A lens barrel base and a flow Chi De for mounting a flow cell;

an axial adjustment assembly abutting the barrel to adjust an axial position of the barrel;

the circumferential limiting assembly comprises a pressing block, a pressing jackscrew, a first steel ball, a guide block and a disc spring group, wherein the pressing block is fixed on a lens barrel base and is positioned above the lens barrel, the pressing block is provided with a screw hole penetrating through the top and bottom, the first steel ball, the guide block and the disc spring group are sequentially arranged in the screw hole of the pressing block from bottom to top, the lower end of the pressing jackscrew is screwed into the screw hole of the pressing block from above the pressing block and is abutted against the disc spring group, the outer surface above the lens barrel is provided with a first groove extending axially, and the first steel ball extends out of the screw hole of the pressing block and is abutted against the first groove of the lens barrel;

The axial adjusting assembly comprises an adjusting rod, a thread pair, a fixed block and a second steel ball, the fixed block is fixed on the lens barrel base, the thread pair is fixed on the fixed block, the adjusting rod axially penetrates through a screw hole of the thread pair, and the second steel ball is positioned between the adjusting rod and the lens barrel and respectively abuts against the rear end of the adjusting rod and the front end face of the lens barrel;

The device comprises a lens barrel, and is characterized by further comprising a rebound assembly, wherein the rebound assembly comprises a compression spring and a spring baffle, an accommodating hole extending axially is formed in the rear end face of the lens barrel, the spring baffle is fixed on the lens barrel base, the front end of the compression spring is accommodated in the accommodating hole, and the rear end of the compression spring extends out of the accommodating hole and abuts against the spring baffle.

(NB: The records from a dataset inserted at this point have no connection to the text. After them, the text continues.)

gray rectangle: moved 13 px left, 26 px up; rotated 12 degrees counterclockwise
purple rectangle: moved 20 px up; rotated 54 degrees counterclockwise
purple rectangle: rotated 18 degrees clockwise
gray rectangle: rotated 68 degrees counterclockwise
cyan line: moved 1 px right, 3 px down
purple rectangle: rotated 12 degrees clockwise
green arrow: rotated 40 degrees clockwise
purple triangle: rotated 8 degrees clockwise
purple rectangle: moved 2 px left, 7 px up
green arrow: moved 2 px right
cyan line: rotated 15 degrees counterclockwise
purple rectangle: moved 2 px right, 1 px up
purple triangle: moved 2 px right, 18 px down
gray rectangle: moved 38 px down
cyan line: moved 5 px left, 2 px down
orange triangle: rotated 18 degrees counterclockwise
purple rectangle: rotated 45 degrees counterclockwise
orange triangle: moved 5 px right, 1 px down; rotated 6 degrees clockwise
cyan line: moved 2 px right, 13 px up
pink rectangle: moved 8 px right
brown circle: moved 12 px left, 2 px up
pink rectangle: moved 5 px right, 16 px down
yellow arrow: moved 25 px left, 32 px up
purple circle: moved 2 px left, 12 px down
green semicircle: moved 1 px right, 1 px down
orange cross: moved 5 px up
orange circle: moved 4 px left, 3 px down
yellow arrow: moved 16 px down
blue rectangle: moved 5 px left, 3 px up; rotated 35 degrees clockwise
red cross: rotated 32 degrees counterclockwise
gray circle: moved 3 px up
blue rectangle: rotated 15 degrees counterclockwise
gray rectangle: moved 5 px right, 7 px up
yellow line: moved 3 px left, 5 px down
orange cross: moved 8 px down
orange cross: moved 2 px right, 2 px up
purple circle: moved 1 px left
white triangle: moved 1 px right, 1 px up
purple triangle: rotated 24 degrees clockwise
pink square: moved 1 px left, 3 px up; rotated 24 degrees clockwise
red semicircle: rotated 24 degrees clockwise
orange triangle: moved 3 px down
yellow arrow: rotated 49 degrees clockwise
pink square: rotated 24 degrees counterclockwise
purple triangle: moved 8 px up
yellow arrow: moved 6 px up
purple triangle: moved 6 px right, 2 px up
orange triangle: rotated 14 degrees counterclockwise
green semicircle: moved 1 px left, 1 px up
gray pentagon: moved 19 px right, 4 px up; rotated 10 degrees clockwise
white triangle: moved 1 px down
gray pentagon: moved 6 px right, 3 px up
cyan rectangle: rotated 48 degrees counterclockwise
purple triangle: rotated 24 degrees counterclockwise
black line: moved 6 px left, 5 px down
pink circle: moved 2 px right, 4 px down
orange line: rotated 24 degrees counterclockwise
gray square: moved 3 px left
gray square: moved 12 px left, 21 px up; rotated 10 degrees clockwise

2. The lens adjustment mechanism of claim 1, wherein the first groove of the barrel is a V-groove, a U-groove, or a semi-circular groove.

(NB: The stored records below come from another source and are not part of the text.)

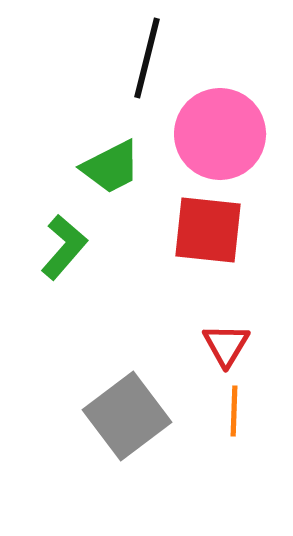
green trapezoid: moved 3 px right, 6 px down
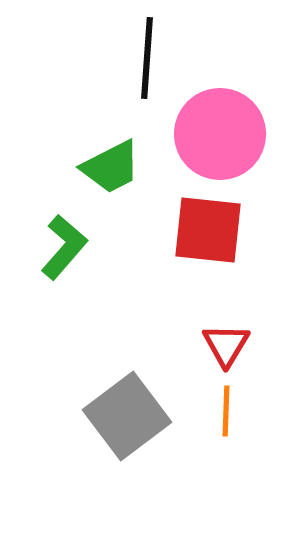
black line: rotated 10 degrees counterclockwise
orange line: moved 8 px left
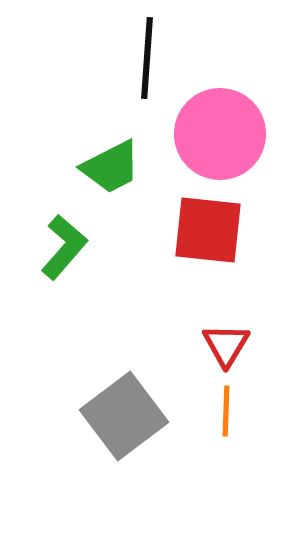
gray square: moved 3 px left
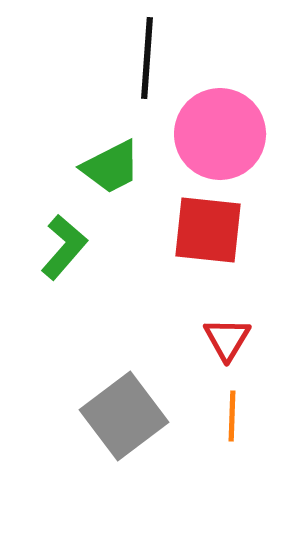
red triangle: moved 1 px right, 6 px up
orange line: moved 6 px right, 5 px down
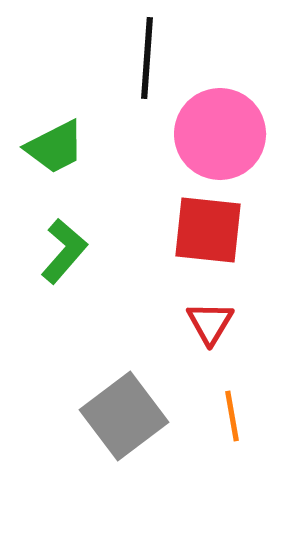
green trapezoid: moved 56 px left, 20 px up
green L-shape: moved 4 px down
red triangle: moved 17 px left, 16 px up
orange line: rotated 12 degrees counterclockwise
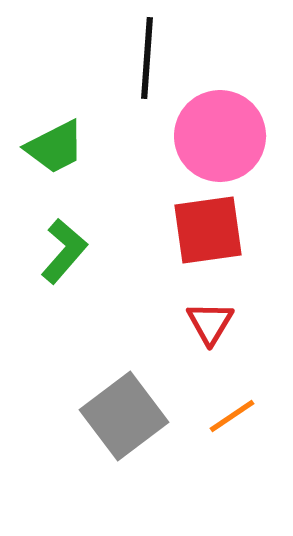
pink circle: moved 2 px down
red square: rotated 14 degrees counterclockwise
orange line: rotated 66 degrees clockwise
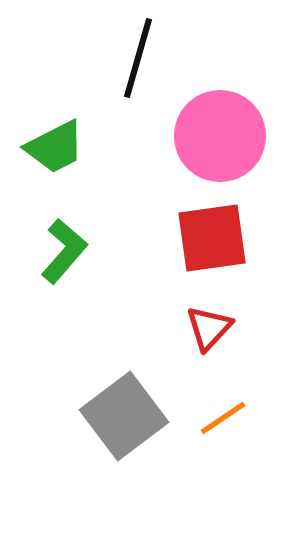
black line: moved 9 px left; rotated 12 degrees clockwise
red square: moved 4 px right, 8 px down
red triangle: moved 1 px left, 5 px down; rotated 12 degrees clockwise
orange line: moved 9 px left, 2 px down
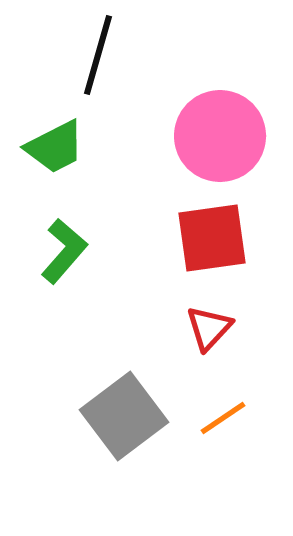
black line: moved 40 px left, 3 px up
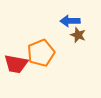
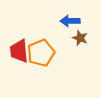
brown star: moved 2 px right, 3 px down
red trapezoid: moved 3 px right, 13 px up; rotated 75 degrees clockwise
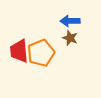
brown star: moved 10 px left
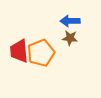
brown star: rotated 14 degrees counterclockwise
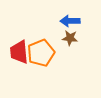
red trapezoid: moved 1 px down
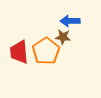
brown star: moved 7 px left, 1 px up
orange pentagon: moved 5 px right, 2 px up; rotated 12 degrees counterclockwise
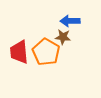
orange pentagon: moved 1 px down; rotated 8 degrees counterclockwise
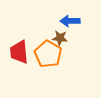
brown star: moved 3 px left, 1 px down
orange pentagon: moved 2 px right, 2 px down
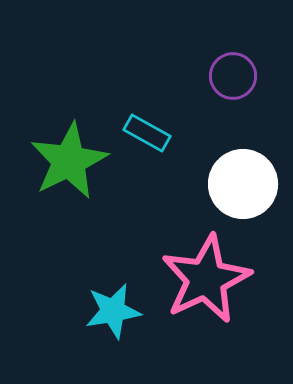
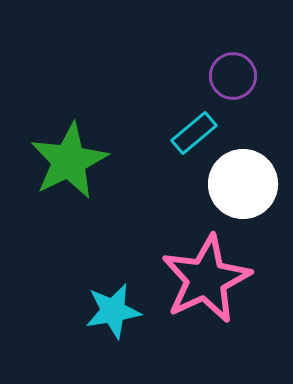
cyan rectangle: moved 47 px right; rotated 69 degrees counterclockwise
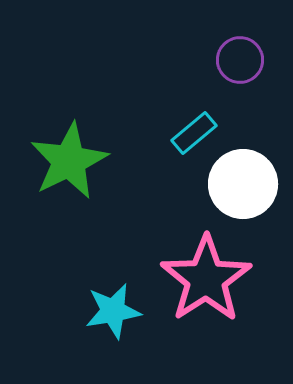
purple circle: moved 7 px right, 16 px up
pink star: rotated 8 degrees counterclockwise
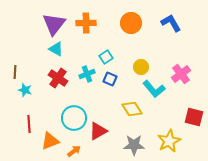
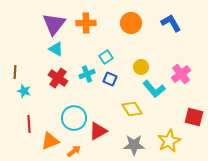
cyan star: moved 1 px left, 1 px down
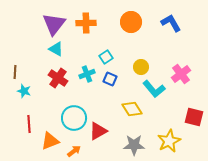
orange circle: moved 1 px up
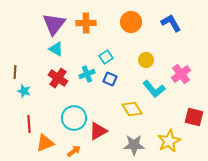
yellow circle: moved 5 px right, 7 px up
orange triangle: moved 5 px left, 2 px down
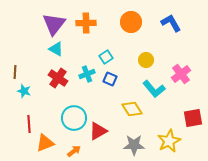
red square: moved 1 px left, 1 px down; rotated 24 degrees counterclockwise
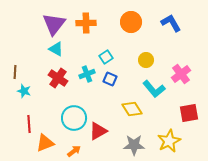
red square: moved 4 px left, 5 px up
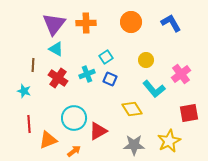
brown line: moved 18 px right, 7 px up
orange triangle: moved 3 px right, 3 px up
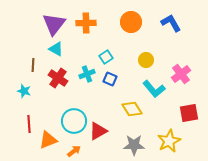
cyan circle: moved 3 px down
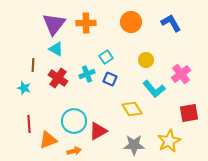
cyan star: moved 3 px up
orange arrow: rotated 24 degrees clockwise
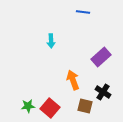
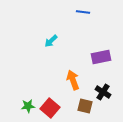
cyan arrow: rotated 48 degrees clockwise
purple rectangle: rotated 30 degrees clockwise
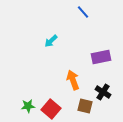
blue line: rotated 40 degrees clockwise
red square: moved 1 px right, 1 px down
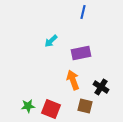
blue line: rotated 56 degrees clockwise
purple rectangle: moved 20 px left, 4 px up
black cross: moved 2 px left, 5 px up
red square: rotated 18 degrees counterclockwise
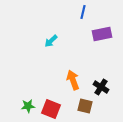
purple rectangle: moved 21 px right, 19 px up
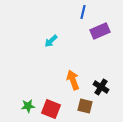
purple rectangle: moved 2 px left, 3 px up; rotated 12 degrees counterclockwise
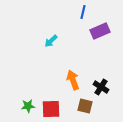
red square: rotated 24 degrees counterclockwise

3. The lens adjustment mechanism of claim 1, wherein the circumferential limit assembly further comprises a lock nut mounted on an upper end of the compression jackscrew to lock the compression jackscrew.

4. The lens adjusting mechanism of the flow cytometer of claim 1 wherein the upper surface of the barrel base has a second axially extending groove, the lower portion of the barrel is disposed in the second groove, and the second groove is a V-groove, a U-groove, or a semi-circular groove.

5. The flow cytometer lens adjustment mechanism of claim 1 wherein the flow cell base is integrally formed with the barrel base.

6. The lens adjustment mechanism of claim 1, wherein the lens assembly further comprises a gland, the barrel having an axially extending through bore, the barrel having a limit boss therein, the gland compressing the lens against the limit boss of the barrel.

7. A flow cytometer comprising a lens adjustment mechanism of the flow cytometer of any of claims 1 to 6.